Saturday, April 22, 2017

Holding


Holding the client takes on a new experience for me last week at a sandplay session.
A 15 year old boy suspected of being an Asperger and from a single parent family is facing great difficulties in school. Being of mixed blood makes things more challenging. He gets endless teasing from classmates and bottles the anger all within.

His sand stories are all about fierce battles where the enemies are decimated. The final scene is always a carnage with overturned tanks, scattered skeletons and dead bodies on every inch of the tray. At the last session he shared that school was hell. At one point after tossing enough dead bodies into the enemy side of the tray he suddenly paused and viewed the tray in silence for a long while. As a facilitator I usually seat myself next to him providing an emotionally safe space for him to express his feelings. When he paused and stared at the tray in silence, I did the same. The carnage in the tray evoked in me a mixed feeling of sadness and bitterness which I can feel in him. We stared at the tray in silence for quite awhile and I know now what it really means by the phrase "holding the client"; a conscious insight as well as an unconscious intuitive connection. In a holding environment the therapist needs to be empathetic, trustworthy and stable. This is what is referred as therapeutic rapport.

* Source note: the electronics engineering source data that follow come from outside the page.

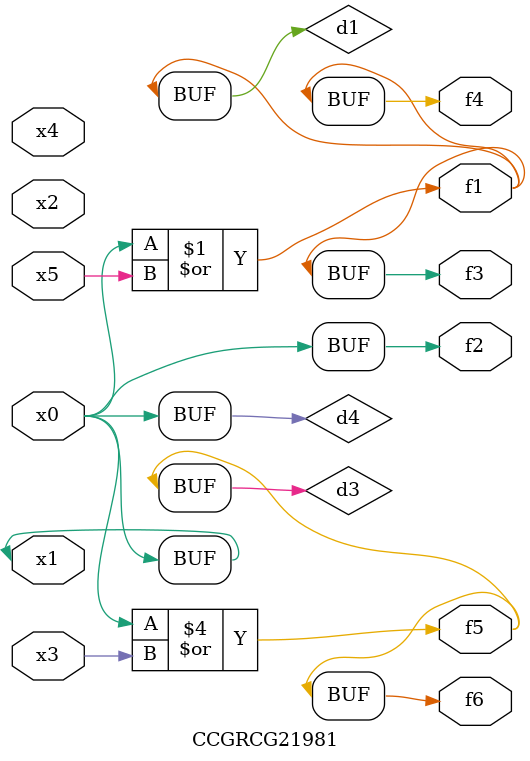
<source format=v>
module CCGRCG21981(
	input x0, x1, x2, x3, x4, x5,
	output f1, f2, f3, f4, f5, f6
);

	wire d1, d2, d3, d4;

	or (d1, x0, x5);
	xnor (d2, x1, x4);
	or (d3, x0, x3);
	buf (d4, x0, x1);
	assign f1 = d1;
	assign f2 = d4;
	assign f3 = d1;
	assign f4 = d1;
	assign f5 = d3;
	assign f6 = d3;
endmodule

</source>
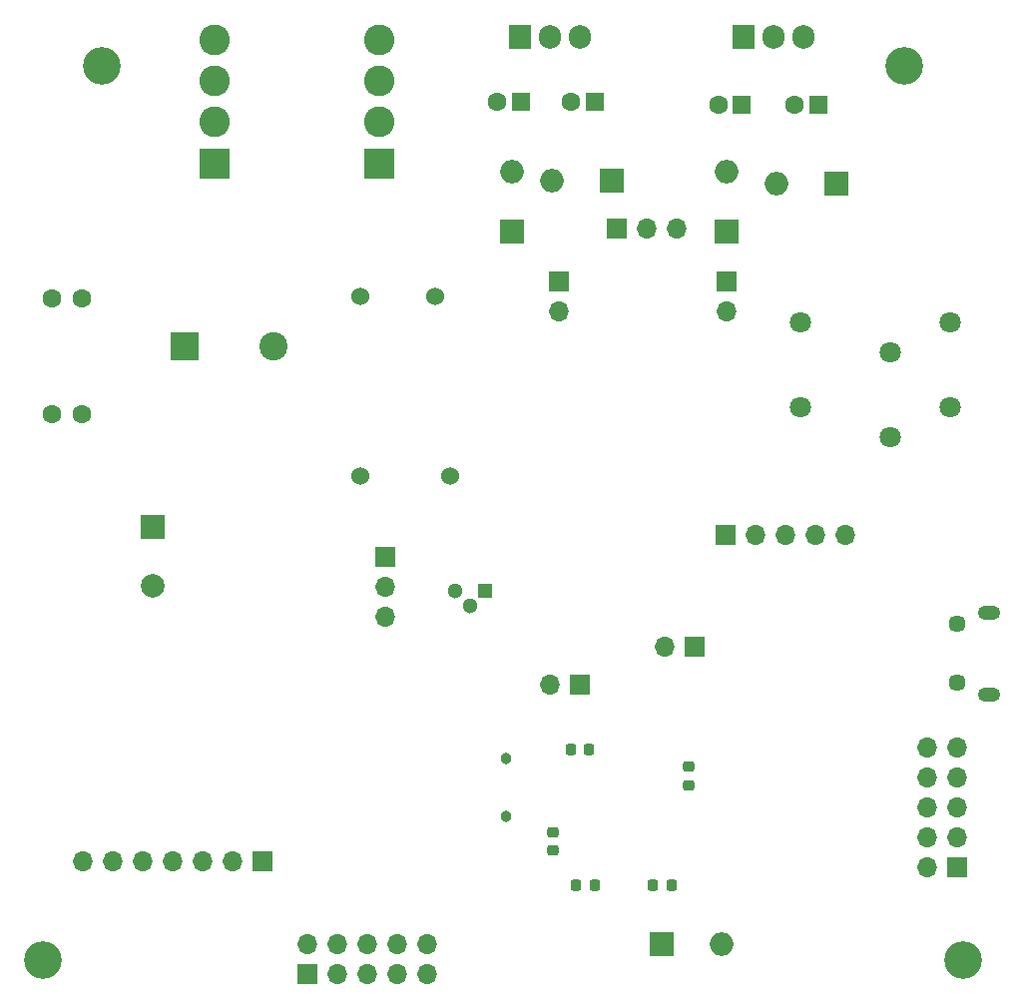
<source format=gbs>
G04 #@! TF.GenerationSoftware,KiCad,Pcbnew,7.0.8-7.0.8~ubuntu22.04.1*
G04 #@! TF.CreationDate,2024-01-26T15:53:44+01:00*
G04 #@! TF.ProjectId,shoulder,73686f75-6c64-4657-922e-6b696361645f,1.1*
G04 #@! TF.SameCoordinates,Original*
G04 #@! TF.FileFunction,Soldermask,Bot*
G04 #@! TF.FilePolarity,Negative*
%FSLAX46Y46*%
G04 Gerber Fmt 4.6, Leading zero omitted, Abs format (unit mm)*
G04 Created by KiCad (PCBNEW 7.0.8-7.0.8~ubuntu22.04.1) date 2024-01-26 15:53:44*
%MOMM*%
%LPD*%
G01*
G04 APERTURE LIST*
G04 Aperture macros list*
%AMRoundRect*
0 Rectangle with rounded corners*
0 $1 Rounding radius*
0 $2 $3 $4 $5 $6 $7 $8 $9 X,Y pos of 4 corners*
0 Add a 4 corners polygon primitive as box body*
4,1,4,$2,$3,$4,$5,$6,$7,$8,$9,$2,$3,0*
0 Add four circle primitives for the rounded corners*
1,1,$1+$1,$2,$3*
1,1,$1+$1,$4,$5*
1,1,$1+$1,$6,$7*
1,1,$1+$1,$8,$9*
0 Add four rect primitives between the rounded corners*
20,1,$1+$1,$2,$3,$4,$5,0*
20,1,$1+$1,$4,$5,$6,$7,0*
20,1,$1+$1,$6,$7,$8,$9,0*
20,1,$1+$1,$8,$9,$2,$3,0*%
G04 Aperture macros list end*
%ADD10C,1.600200*%
%ADD11R,2.000000X2.000000*%
%ADD12O,2.000000X2.000000*%
%ADD13R,2.400000X2.400000*%
%ADD14C,2.400000*%
%ADD15R,1.700000X1.700000*%
%ADD16O,1.700000X1.700000*%
%ADD17C,3.200000*%
%ADD18R,1.905000X2.000000*%
%ADD19O,1.905000X2.000000*%
%ADD20C,1.800000*%
%ADD21R,1.600000X1.600000*%
%ADD22C,1.600000*%
%ADD23O,1.900000X1.200000*%
%ADD24C,1.450000*%
%ADD25R,1.300000X1.300000*%
%ADD26C,1.300000*%
%ADD27C,1.524000*%
%ADD28C,0.965200*%
%ADD29R,2.600000X2.600000*%
%ADD30C,2.600000*%
%ADD31C,2.000000*%
%ADD32RoundRect,0.225000X0.250000X-0.225000X0.250000X0.225000X-0.250000X0.225000X-0.250000X-0.225000X0*%
%ADD33RoundRect,0.225000X0.225000X0.250000X-0.225000X0.250000X-0.225000X-0.250000X0.225000X-0.250000X0*%
%ADD34RoundRect,0.225000X-0.250000X0.225000X-0.250000X-0.225000X0.250000X-0.225000X0.250000X0.225000X0*%
%ADD35RoundRect,0.225000X-0.225000X-0.250000X0.225000X-0.250000X0.225000X0.250000X-0.225000X0.250000X0*%
G04 APERTURE END LIST*
D10*
X67500000Y-42250000D03*
X70040000Y-42250000D03*
D11*
X134000000Y-32500000D03*
D12*
X128920000Y-32500000D03*
D13*
X78737246Y-46250000D03*
D14*
X86237246Y-46250000D03*
D15*
X89175000Y-99525000D03*
D16*
X89175000Y-96985000D03*
X91715000Y-99525000D03*
X91715000Y-96985000D03*
X94255000Y-99525000D03*
X94255000Y-96985000D03*
X96795000Y-99525000D03*
X96795000Y-96985000D03*
X99335000Y-99525000D03*
X99335000Y-96985000D03*
D17*
X144750000Y-98350000D03*
D15*
X124750000Y-40750000D03*
D16*
X124750000Y-43290000D03*
D18*
X107170000Y-20000000D03*
D19*
X109710000Y-20000000D03*
X112250000Y-20000000D03*
D17*
X71750000Y-22500000D03*
D20*
X131000000Y-44250000D03*
X138620000Y-46790000D03*
X143700000Y-44250000D03*
D15*
X144290000Y-90500000D03*
D16*
X141750000Y-90500000D03*
X144290000Y-87960000D03*
X141750000Y-87960000D03*
X144290000Y-85420000D03*
X141750000Y-85420000D03*
X144290000Y-82880000D03*
X141750000Y-82880000D03*
X144290000Y-80340000D03*
X141750000Y-80340000D03*
D21*
X107250000Y-25500000D03*
D22*
X105250000Y-25500000D03*
D11*
X106500000Y-36540000D03*
D12*
X106500000Y-31460000D03*
D23*
X146950000Y-75850000D03*
D24*
X144250000Y-74850000D03*
X144250000Y-69850000D03*
D23*
X146950000Y-68850000D03*
D11*
X115000000Y-32250000D03*
D12*
X109920000Y-32250000D03*
D21*
X126000000Y-25750000D03*
D22*
X124000000Y-25750000D03*
D25*
X104250000Y-67000000D03*
D26*
X102980000Y-68270000D03*
X101710000Y-67000000D03*
D17*
X66750000Y-98350000D03*
X139750000Y-22500000D03*
D27*
X93630000Y-57250000D03*
X93630000Y-42010000D03*
X99980000Y-42010000D03*
X101250000Y-57250000D03*
D11*
X119210000Y-97000000D03*
D12*
X124290000Y-97000000D03*
D18*
X126170000Y-20000000D03*
D19*
X128710000Y-20000000D03*
X131250000Y-20000000D03*
D15*
X115420000Y-36250000D03*
D16*
X117960000Y-36250000D03*
X120500000Y-36250000D03*
D15*
X110500000Y-40750000D03*
D16*
X110500000Y-43290000D03*
D28*
X106000000Y-81250000D03*
X106000000Y-86130001D03*
D29*
X81295000Y-30750000D03*
D30*
X81295000Y-27250000D03*
X81295000Y-23750000D03*
X81295000Y-20250000D03*
D15*
X122000000Y-71750000D03*
D16*
X119460000Y-71750000D03*
D15*
X124675000Y-62250000D03*
D16*
X127215000Y-62250000D03*
X129755000Y-62250000D03*
X132295000Y-62250000D03*
X134835000Y-62250000D03*
D15*
X112250000Y-75000000D03*
D16*
X109710000Y-75000000D03*
D11*
X76000000Y-61632323D03*
D31*
X76000000Y-66632323D03*
D20*
X131025000Y-51475000D03*
X138645000Y-54015000D03*
X143725000Y-51475000D03*
D15*
X95750000Y-64170000D03*
D16*
X95750000Y-66710000D03*
X95750000Y-69250000D03*
D21*
X113500000Y-25500000D03*
D22*
X111500000Y-25500000D03*
D15*
X85330000Y-90000000D03*
D16*
X82790000Y-90000000D03*
X80250000Y-90000000D03*
X77710000Y-90000000D03*
X75170000Y-90000000D03*
X72630000Y-90000000D03*
X70090000Y-90000000D03*
D10*
X67460000Y-52000000D03*
X70000000Y-52000000D03*
D11*
X124750000Y-36500000D03*
D12*
X124750000Y-31420000D03*
D29*
X95295000Y-30750000D03*
D30*
X95295000Y-27250000D03*
X95295000Y-23750000D03*
X95295000Y-20250000D03*
D21*
X132500000Y-25750000D03*
D22*
X130500000Y-25750000D03*
D32*
X121500000Y-83500000D03*
X121500000Y-81950000D03*
D33*
X113025000Y-80500000D03*
X111475000Y-80500000D03*
D34*
X110000000Y-87475000D03*
X110000000Y-89025000D03*
D35*
X118475000Y-92000000D03*
X120025000Y-92000000D03*
X111975000Y-92000000D03*
X113525000Y-92000000D03*
M02*

</source>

Only when therapeutic rapport is established would the client be open to the therapist's point of view of the issue. I find this most true among the children at the children's home too. Once the rapport is established the child takes in and remembers well what the therapist says. The importance of therapeutic relationship in counselling outcome is supported by studies and well mentioned in counselling literature.A study has shown 5 potential results arising from a therapeutic relationship. The results include "feeling cared for", "empowerment", "safety/security", "willingness to divulge" and "willingness to take risk (to change)".